Arguably one of the most environmentally harmful man-made conveniences is disposable, single-use plastic products. One of the most notorious of the single-use plastic inventions is the plastic six pack ring. Efforts to regulate the product have not made them better for the environment.

According to National Geographic, “Since 1994, the EPA has mandated that all ring carriers sold in the U.S. must be degradable. Many manufacturers meet this standard by making their rings photodegradable, which means they break down in light.”

The EPA, while trying to ensure animals wouldn’t be entangled in the rings, caused a different problem. Once the plastic is degraded, small animals (especially marine animals) confuse the plastic particles with food.

“Almost 700 species are now known to have been harmed by ocean plastic, and every year, around 18 billion pounds of plastic flows into the ocean. Forty percent of that is single-use plastic—plastic that is used once and then thrown away. Marine animals from birds to mammals are impacted, not just from the entanglement risk before the rings degrade, but from ingesting micro-sized plastic particles that can eventually cause them to starve (by plugging up their digestive systems).

Scientists have described microplastics as a kind of “plastic soup,” and studies say that anywhere from 15 to 50 trillion pieces of microplastic are in the ocean.”

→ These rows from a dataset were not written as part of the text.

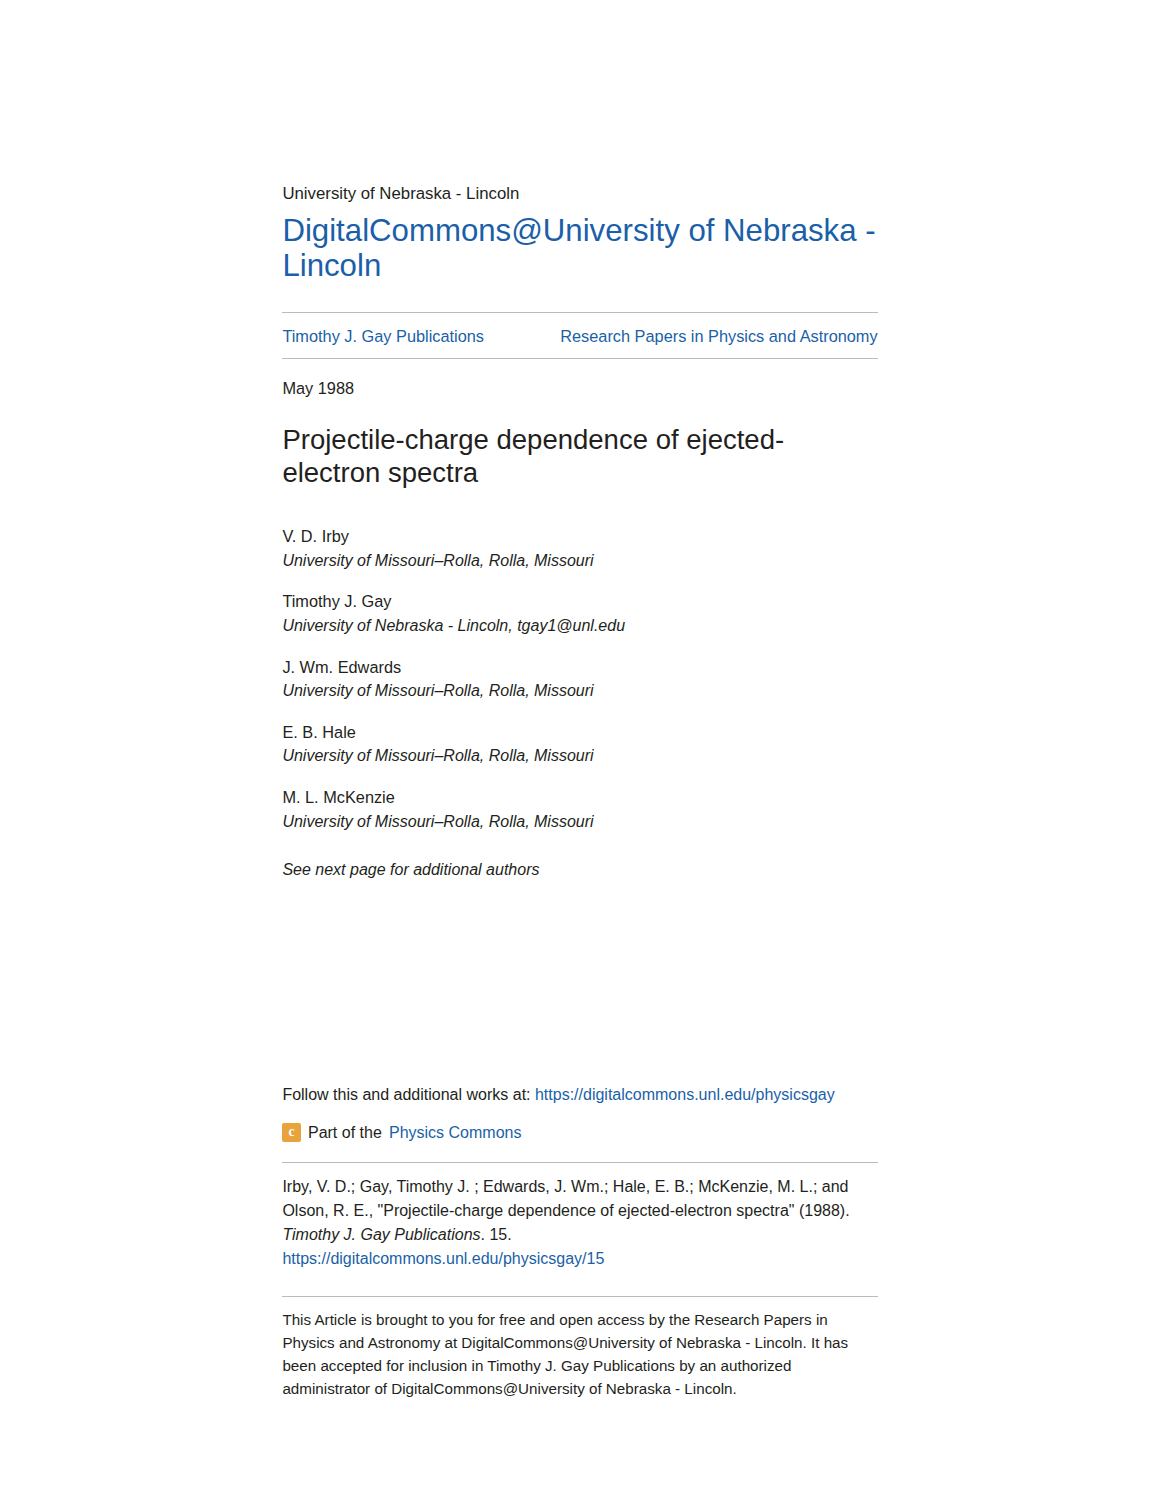University of Nebraska - Lincoln
DigitalCommons@University of Nebraska - Lincoln
Timothy J. Gay Publications
Research Papers in Physics and Astronomy
May 1988
Projectile-charge dependence of ejected-electron spectra
V. D. Irby University of Missouri–Rolla, Rolla, Missouri
Timothy J. Gay University of Nebraska - Lincoln, tgay1@unl.edu
J. Wm. Edwards University of Missouri–Rolla, Rolla, Missouri
E. B. Hale University of Missouri–Rolla, Rolla, Missouri
M. L. McKenzie University of Missouri–Rolla, Rolla, Missouri
See next page for additional authors
Follow this and additional works at: https://digitalcommons.unl.edu/physicsgay
Part of the Physics Commons
Irby, V. D.; Gay, Timothy J. ; Edwards, J. Wm.; Hale, E. B.; McKenzie, M. L.; and Olson, R. E., "Projectile-charge dependence of ejected-electron spectra" (1988). Timothy J. Gay Publications. 15.
https://digitalcommons.unl.edu/physicsgay/15
This Article is brought to you for free and open access by the Research Papers in Physics and Astronomy at DigitalCommons@University of Nebraska - Lincoln. It has been accepted for inclusion in Timothy J. Gay Publications by an authorized administrator of DigitalCommons@University of Nebraska - Lincoln.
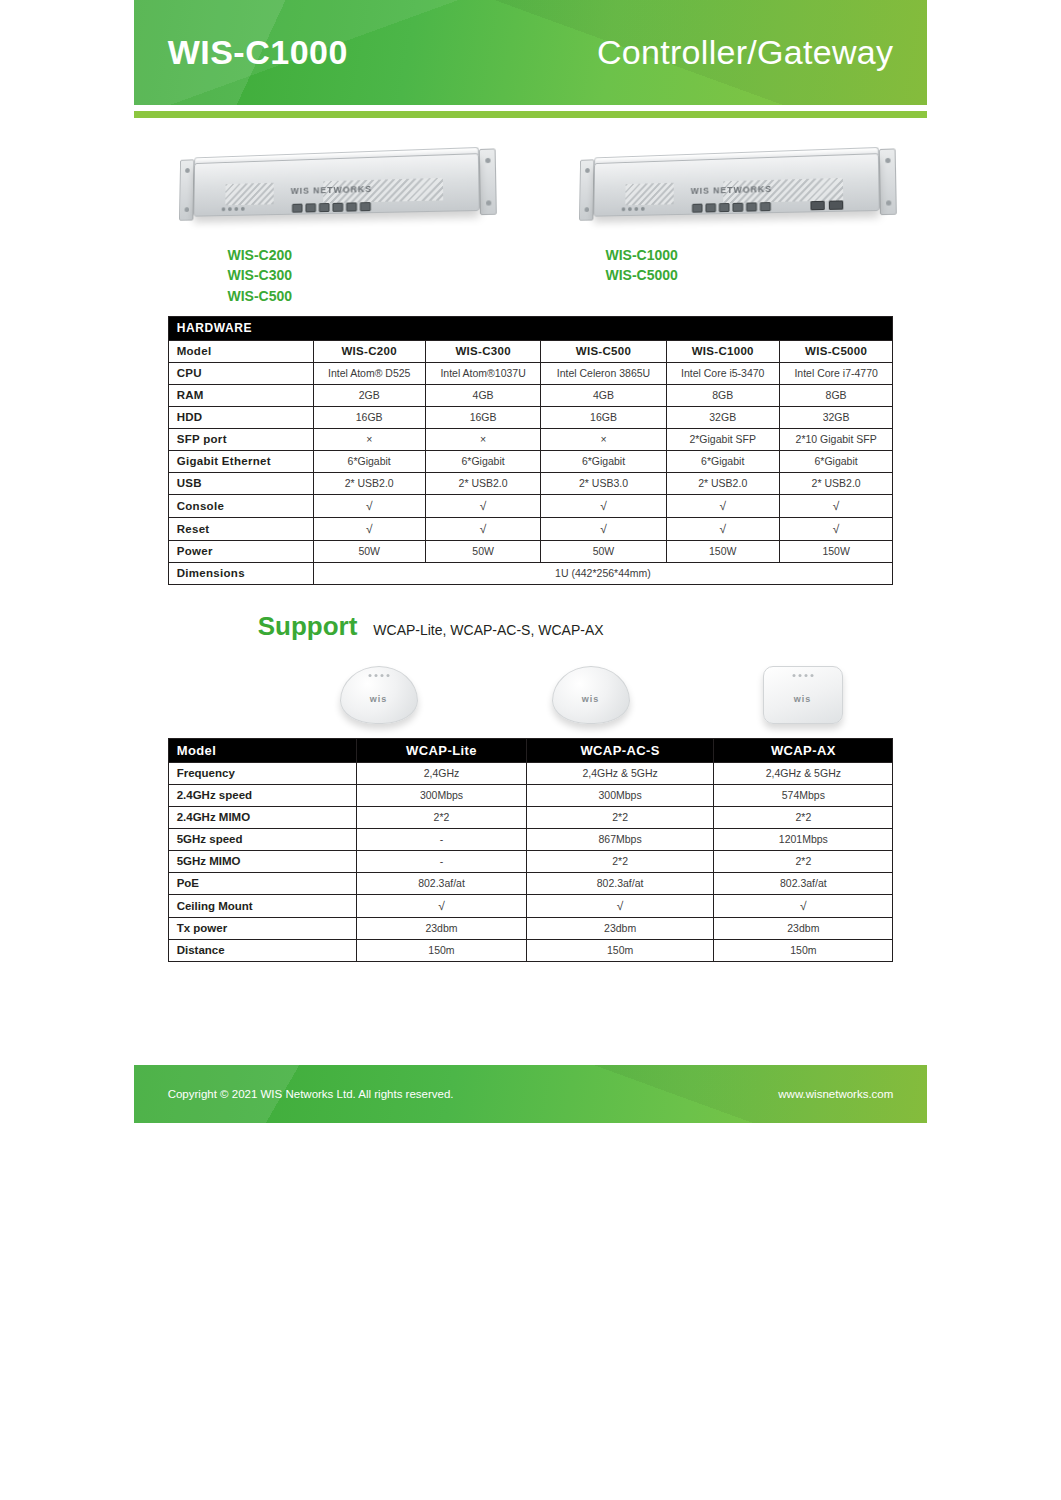WIS-C1000
Controller/Gateway
WIS NETWORKS
WIS-C200
WIS-C300
WIS-C500
WIS NETWORKS
WIS-C1000
WIS-C5000
| HARDWARE |
| --- |
| Model | WIS-C200 | WIS-C300 | WIS-C500 | WIS-C1000 | WIS-C5000 |
| CPU | Intel Atom® D525 | Intel Atom®1037U | Intel Celeron 3865U | Intel Core i5-3470 | Intel Core i7-4770 |
| RAM | 2GB | 4GB | 4GB | 8GB | 8GB |
| HDD | 16GB | 16GB | 16GB | 32GB | 32GB |
| SFP port | × | × | × | 2*Gigabit SFP | 2*10 Gigabit SFP |
| Gigabit Ethernet | 6*Gigabit | 6*Gigabit | 6*Gigabit | 6*Gigabit | 6*Gigabit |
| USB | 2* USB2.0 | 2* USB2.0 | 2* USB3.0 | 2* USB2.0 | 2* USB2.0 |
| Console | √ | √ | √ | √ | √ |
| Reset | √ | √ | √ | √ | √ |
| Power | 50W | 50W | 50W | 150W | 150W |
| Dimensions | 1U (442*256*44mm) |
Support WCAP-Lite, WCAP-AC-S, WCAP-AX
wis
wis
wis
| Model | WCAP-Lite | WCAP-AC-S | WCAP-AX |
| --- | --- | --- | --- |
| Frequency | 2,4GHz | 2,4GHz & 5GHz | 2,4GHz & 5GHz |
| 2.4GHz speed | 300Mbps | 300Mbps | 574Mbps |
| 2.4GHz MIMO | 2*2 | 2*2 | 2*2 |
| 5GHz speed | - | 867Mbps | 1201Mbps |
| 5GHz MIMO | - | 2*2 | 2*2 |
| PoE | 802.3af/at | 802.3af/at | 802.3af/at |
| Ceiling Mount | √ | √ | √ |
| Tx power | 23dbm | 23dbm | 23dbm |
| Distance | 150m | 150m | 150m |
Copyright © 2021 WIS Networks Ltd. All rights reserved.
www.wisnetworks.com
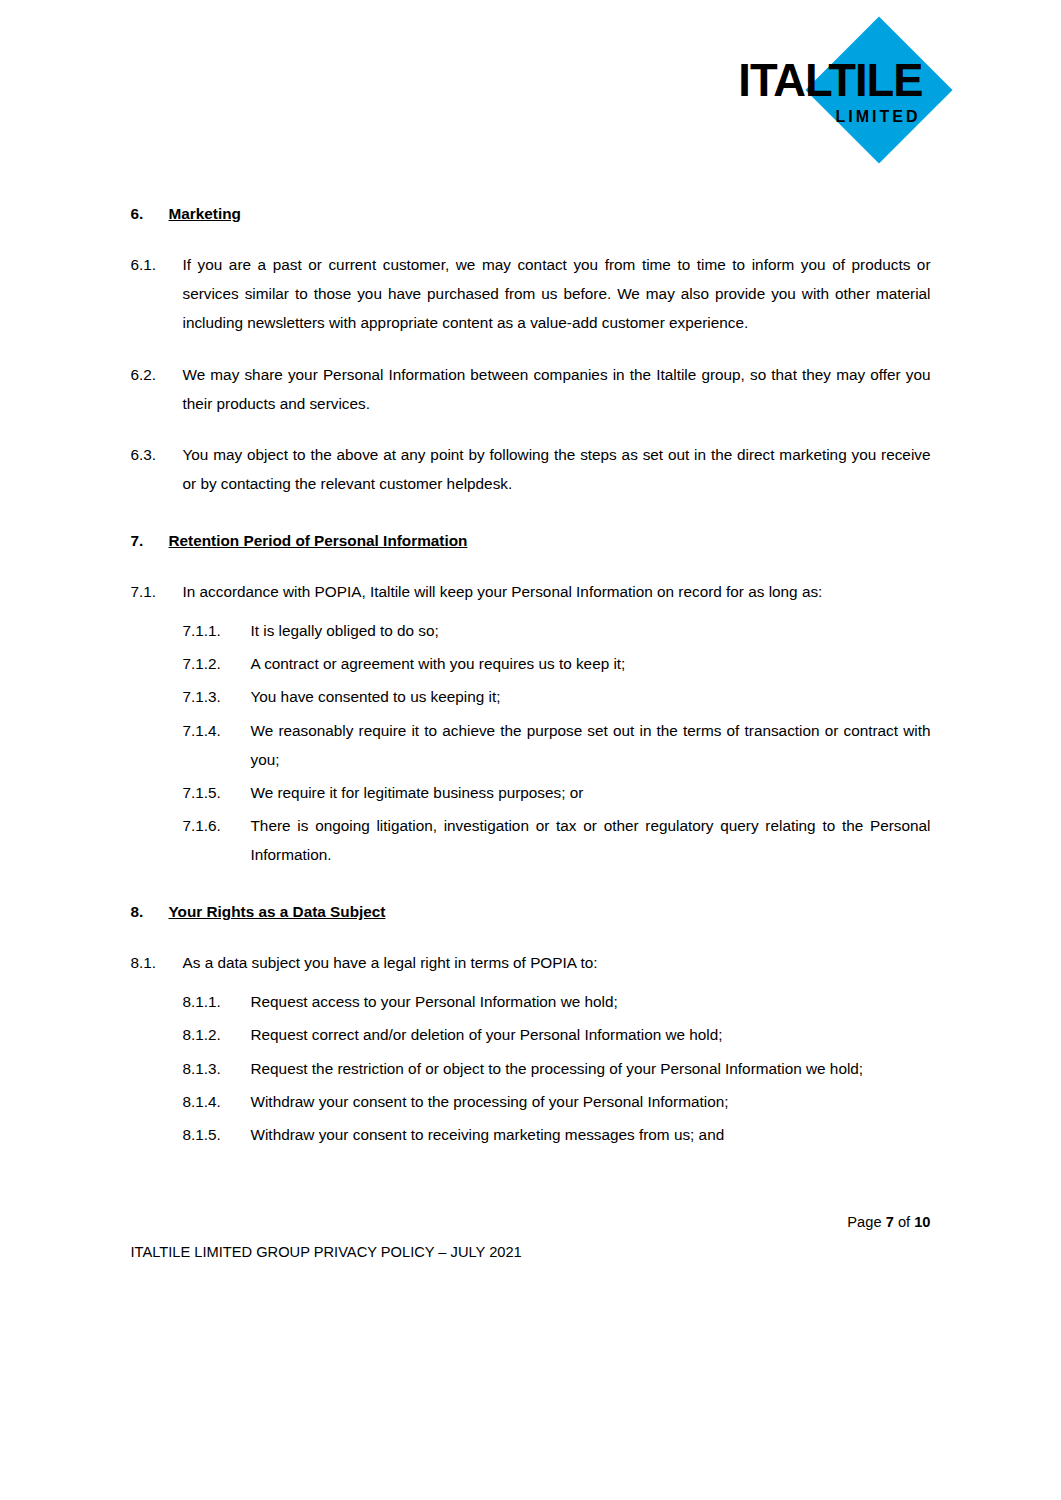ITALTILE
LIMITED
6. Marketing
6.1. If you are a past or current customer, we may contact you from time to time to inform you of products or services similar to those you have purchased from us before. We may also provide you with other material including newsletters with appropriate content as a value-add customer experience.
6.2. We may share your Personal Information between companies in the Italtile group, so that they may offer you their products and services.
6.3. You may object to the above at any point by following the steps as set out in the direct marketing you receive or by contacting the relevant customer helpdesk.
7. Retention Period of Personal Information
7.1. In accordance with POPIA, Italtile will keep your Personal Information on record for as long as:
7.1.1. It is legally obliged to do so;
7.1.2. A contract or agreement with you requires us to keep it;
7.1.3. You have consented to us keeping it;
7.1.4. We reasonably require it to achieve the purpose set out in the terms of transaction or contract with you;
7.1.5. We require it for legitimate business purposes; or
7.1.6. There is ongoing litigation, investigation or tax or other regulatory query relating to the Personal Information.
8. Your Rights as a Data Subject
8.1. As a data subject you have a legal right in terms of POPIA to:
8.1.1. Request access to your Personal Information we hold;
8.1.2. Request correct and/or deletion of your Personal Information we hold;
8.1.3. Request the restriction of or object to the processing of your Personal Information we hold;
8.1.4. Withdraw your consent to the processing of your Personal Information;
8.1.5. Withdraw your consent to receiving marketing messages from us; and
Page 7 of 10
ITALTILE LIMITED GROUP PRIVACY POLICY – JULY 2021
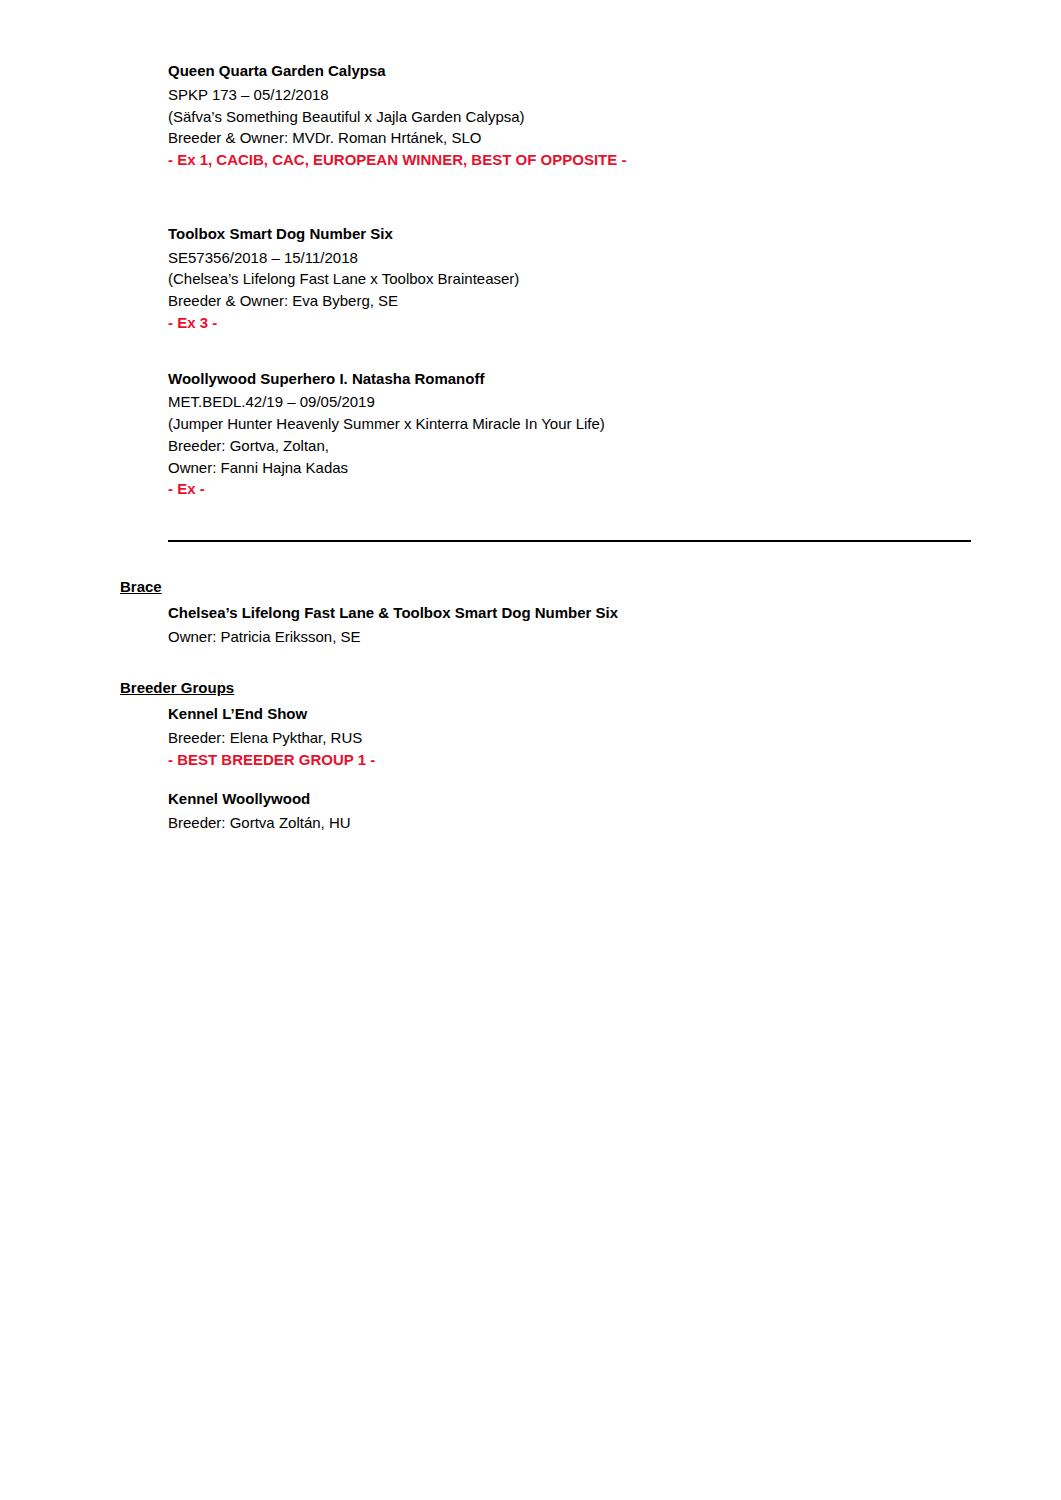Queen Quarta Garden Calypsa
SPKP 173 – 05/12/2018
(Säfva’s Something Beautiful x Jajla Garden Calypsa)
Breeder & Owner: MVDr. Roman Hrtánek, SLO
- Ex 1, CACIB, CAC, EUROPEAN WINNER, BEST OF OPPOSITE -
Toolbox Smart Dog Number Six
SE57356/2018 – 15/11/2018
(Chelsea’s Lifelong Fast Lane x Toolbox Brainteaser)
Breeder & Owner: Eva Byberg, SE
- Ex 3 -
Woollywood Superhero I. Natasha Romanoff
MET.BEDL.42/19 – 09/05/2019
(Jumper Hunter Heavenly Summer x Kinterra Miracle In Your Life)
Breeder: Gortva, Zoltan,
Owner: Fanni Hajna Kadas
- Ex -
Brace
Chelsea’s Lifelong Fast Lane & Toolbox Smart Dog Number Six
Owner: Patricia Eriksson, SE
Breeder Groups
Kennel L’End Show
Breeder: Elena Pykthar, RUS
- BEST BREEDER GROUP 1 -
Kennel Woollywood
Breeder: Gortva Zoltán, HU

Instead of trying to “fix” plastic products, we need to find innovative ways to get rid of plastic packaging and single-use plastics whenever possible. There is a better way to keep six cans together, it’s the Eco Six Pack Ring (E6PR™). The E6PR™ is designed to replace the plastic six pack ring. It’s made from by-product waste and other compostable materials.

The E6PR™ is completely compostable and will degrade in days in a compostable facility or weeks in the wild. But the biggest win for the environment, if the E6PR™ material does get ingested by an animal, it will not cause them any harm.

The E6PR™ is just the beginning of what could become a movement to rid the packaging industry of plastic.